If an employment contract has been frustrated at law the employee will not be able to make an unfair dismissal claim. Importantly, there is also no requirement to follow processes for termination of employment pursuant to an enterprise agreement or policy.
The unexpected or unforeseen event must be so significant that the parties cannot fulfil a contracted promise. The courts are generally reluctant to hold that an employment contract has been frustrated, but have found that particular situations may be considered as frustrating events: death, war, imprisonment, statutory changes (eg, working with children restrictions).
Frustration is most likely to be relevant to a University where one of its staff members is in custody or has been sentenced to a period of imprisonment.
This scenario has not been widely considered in Australian courts. In the English case of F C Shepherd & Co Ltd v Jerrom [1987] 1 QB 301 (which has been applied in some Australian decisions), the Court deemed a contract to be frustrated because an apprentice plumber was incarcerated for a period of six months.
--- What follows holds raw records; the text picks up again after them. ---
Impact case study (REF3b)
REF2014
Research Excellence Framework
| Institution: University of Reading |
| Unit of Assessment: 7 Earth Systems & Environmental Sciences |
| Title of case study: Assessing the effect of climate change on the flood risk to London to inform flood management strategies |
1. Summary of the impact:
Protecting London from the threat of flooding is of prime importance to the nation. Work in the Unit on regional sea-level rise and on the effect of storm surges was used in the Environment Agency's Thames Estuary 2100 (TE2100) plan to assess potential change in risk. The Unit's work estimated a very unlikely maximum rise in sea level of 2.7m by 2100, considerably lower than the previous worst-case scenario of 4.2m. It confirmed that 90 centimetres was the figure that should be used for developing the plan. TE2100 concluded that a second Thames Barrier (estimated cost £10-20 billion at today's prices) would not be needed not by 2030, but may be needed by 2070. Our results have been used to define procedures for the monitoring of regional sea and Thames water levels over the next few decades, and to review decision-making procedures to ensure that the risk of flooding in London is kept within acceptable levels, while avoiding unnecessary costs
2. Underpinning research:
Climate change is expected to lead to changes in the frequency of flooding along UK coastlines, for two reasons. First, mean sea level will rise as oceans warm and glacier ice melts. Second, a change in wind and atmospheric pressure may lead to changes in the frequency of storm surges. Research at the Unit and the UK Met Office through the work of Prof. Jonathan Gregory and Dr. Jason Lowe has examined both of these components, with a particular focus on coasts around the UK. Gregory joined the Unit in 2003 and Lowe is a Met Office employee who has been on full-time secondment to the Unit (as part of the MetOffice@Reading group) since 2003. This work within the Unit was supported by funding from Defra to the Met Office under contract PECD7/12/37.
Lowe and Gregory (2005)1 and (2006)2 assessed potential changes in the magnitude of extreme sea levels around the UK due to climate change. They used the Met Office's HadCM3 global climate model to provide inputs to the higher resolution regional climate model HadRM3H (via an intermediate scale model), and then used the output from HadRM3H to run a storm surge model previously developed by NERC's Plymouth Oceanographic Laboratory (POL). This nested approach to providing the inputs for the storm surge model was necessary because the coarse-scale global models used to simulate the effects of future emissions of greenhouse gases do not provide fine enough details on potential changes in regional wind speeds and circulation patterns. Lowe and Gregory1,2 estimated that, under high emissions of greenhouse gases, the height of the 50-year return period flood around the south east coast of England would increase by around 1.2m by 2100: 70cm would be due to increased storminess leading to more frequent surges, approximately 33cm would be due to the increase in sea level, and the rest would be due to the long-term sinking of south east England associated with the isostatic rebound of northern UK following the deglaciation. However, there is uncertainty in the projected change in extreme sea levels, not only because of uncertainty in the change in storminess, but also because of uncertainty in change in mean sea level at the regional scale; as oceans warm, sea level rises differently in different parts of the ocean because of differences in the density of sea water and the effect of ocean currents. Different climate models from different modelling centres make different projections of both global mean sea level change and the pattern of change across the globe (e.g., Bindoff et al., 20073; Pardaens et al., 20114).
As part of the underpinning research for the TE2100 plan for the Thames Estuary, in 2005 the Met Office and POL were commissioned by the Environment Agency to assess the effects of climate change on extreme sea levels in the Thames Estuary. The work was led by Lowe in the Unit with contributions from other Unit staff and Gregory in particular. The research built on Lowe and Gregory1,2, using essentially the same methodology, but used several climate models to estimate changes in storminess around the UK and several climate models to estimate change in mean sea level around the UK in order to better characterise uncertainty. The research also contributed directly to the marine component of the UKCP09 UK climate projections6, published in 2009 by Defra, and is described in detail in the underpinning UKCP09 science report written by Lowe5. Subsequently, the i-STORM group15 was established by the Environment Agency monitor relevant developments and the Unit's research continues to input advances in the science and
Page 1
In that case, a key factor in the frustration was that the imprisonment caused the apprentice to be absent during the bulk of the training and qualification period for the apprenticeship. The contract was frustrated because the period of imprisonment meant the employer was not able to assess the employee's suitability to complete the apprenticeship. This had the effect of frustrating the performance of the contract and terminating the employment relationship at law.
We recommend getting legal advice in these complex circumstances – not all situations will cause the employment contract to be frustrated. For example, in an imprisonment situation there is always a complex question of whether a contract is frustrated when an employee has a right to appeal a decision incarcerating them or to apply for bail.
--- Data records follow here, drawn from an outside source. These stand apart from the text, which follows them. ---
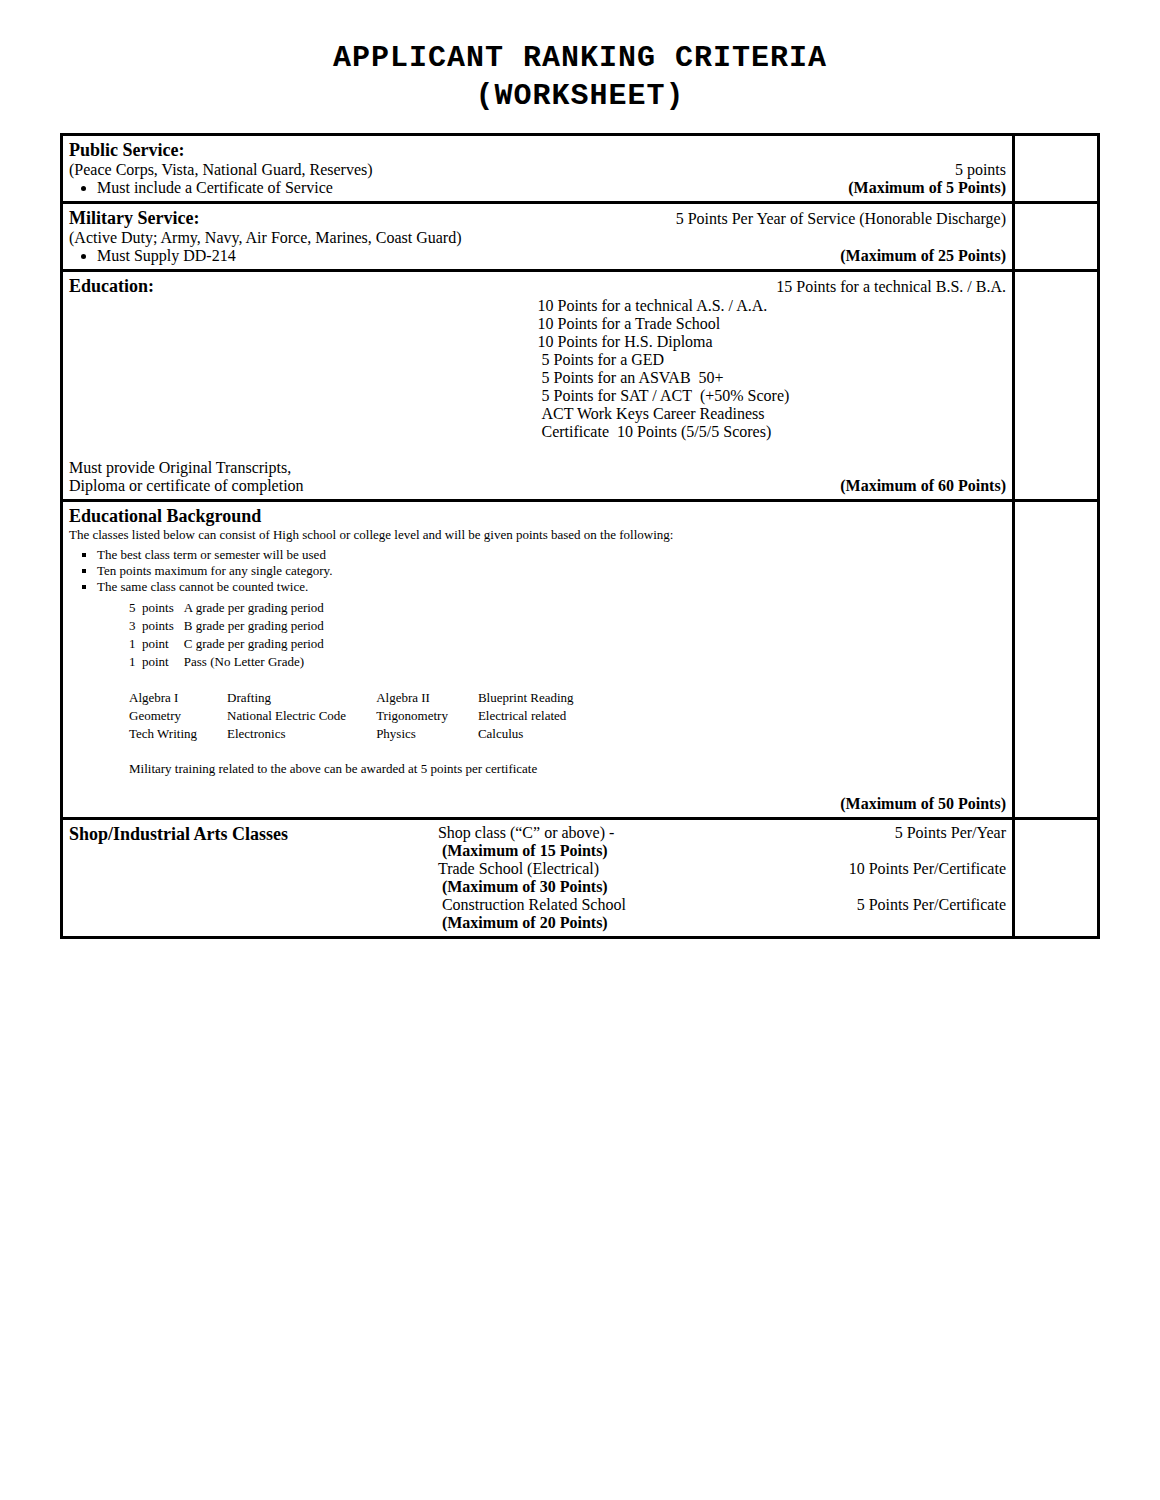APPLICANT RANKING CRITERIA
(WORKSHEET)
| Public Service: (Peace Corps, Vista, National Guard, Reserves) 5 points Must include a Certificate of Service (Maximum of 5 Points) | |
| Military Service: 5 Points Per Year of Service (Honorable Discharge) (Active Duty; Army, Navy, Air Force, Marines, Coast Guard) Must Supply DD-214 (Maximum of 25 Points) | |
| Education: 15 Points for a technical B.S. / B.A. 10 Points for a technical A.S. / A.A. 10 Points for a Trade School 10 Points for H.S. Diploma 5 Points for a GED 5 Points for an ASVAB 50+ 5 Points for SAT / ACT (+50% Score) ACT Work Keys Career Readiness Certificate 10 Points (5/5/5 Scores) Must provide Original Transcripts, Diploma or certificate of completion (Maximum of 60 Points) | |
| Educational Background The classes listed below can consist of High school or college level and will be given points based on the following: The best class term or semester will be used Ten points maximum for any single category. The same class cannot be counted twice. / 5 points / A grade per grading period / / 3 points / B grade per grading period / / 1 point / C grade per grading period / / 1 point / Pass (No Letter Grade) / / Algebra I / Drafting / Algebra II / Blueprint Reading / / Geometry / National Electric Code / Trigonometry / Electrical related / / Tech Writing / Electronics / Physics / Calculus / Military training related to the above can be awarded at 5 points per certificate (Maximum of 50 Points) | |
| / Shop/Industrial Arts Classes / Shop class (“C” or above) - 5 Points Per/Year (Maximum of 15 Points) Trade School (Electrical) 10 Points Per/Certificate (Maximum of 30 Points) Construction Related School 5 Points Per/Certificate (Maximum of 20 Points) / | |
Frustration cases often turn on the employer's behaviour. Australian courts have ruled in favour of employees where there was arguably a frustrating event, but the employer acted in a manner which indicated it considered the contract was still on foot (eg, suspending the employee with or without pay).
If your university considers an employment contract has been frustrated, it should communicate its position that the employment has terminated as soon as possible after the frustrating event. The staff member should not be paid or allowed access to University IT systems beyond the date of the frustrating event. Otherwise it is likely the Court will view the University as having continued the employment relationship.
Abandonment occurs when an employee unequivocally refuses to attend or return to work, with the result that neither party is able to perform their contractual duties. Some contracts, modern awards and enterprise agreements specifically include provisions on dealing with abandonment (the general staff and academic staff higher education industry modern awards do not provide for it).
An employee who abandons their employment has repudiated their employment contract by demonstrating an unwillingness or inability to render substantial performance. A court will consider all of the surrounding circumstances in determining whether there has been a repudiation. The contract is then either:
a) brought to an end by the employer accepting the employee's repudiation; or
b) continued by the employer electing to continue performance of the contract.
In an abandonment situation the staff member has ended the employment at their own initiative. There can be no unfair dismissal remedy and there is no requirement to follow processes for termination of employment pursuant to an enterprise agreement or policy - unless there are specific provisions about abandonment that need to be met.
If the university considers that a staff member may have abandoned their employment, all efforts should be made to contact the employee, including sending letters, emails and phone calls. The length of the absence from the workplace before considering abandonment should be substantial (generally at least two months – although it will depend on the circumstances). Relevant checks should be made internally to ensure the staff member has not made contact with any of their colleagues in relation to their intention to return to work.
Ideally, the university will be able to get in contact with the staff member and the staff member will make an unequivocal statement that they will not be returning to work.
Once the university has decided that abandonment has occurred, it must accept the staff member's repudiation in order to bring the employment contract to an end. If the university does not communicate that it accepts the repudiation and continues to act as if the employment relationship is on foot, it will be held to have elected to continue performance of the contract.
In some circumstances it will be difficult to nominate a date that the repudiation occurred, but this will be necessary in order to calculate the date of termination of employment (and when accrued entitlements should be paid to, for example). If an unequivocal statement is made by the staff member then this can be recognised as the date of repudiation. Otherwise, the university can nominate the date when it considered abandonment was established.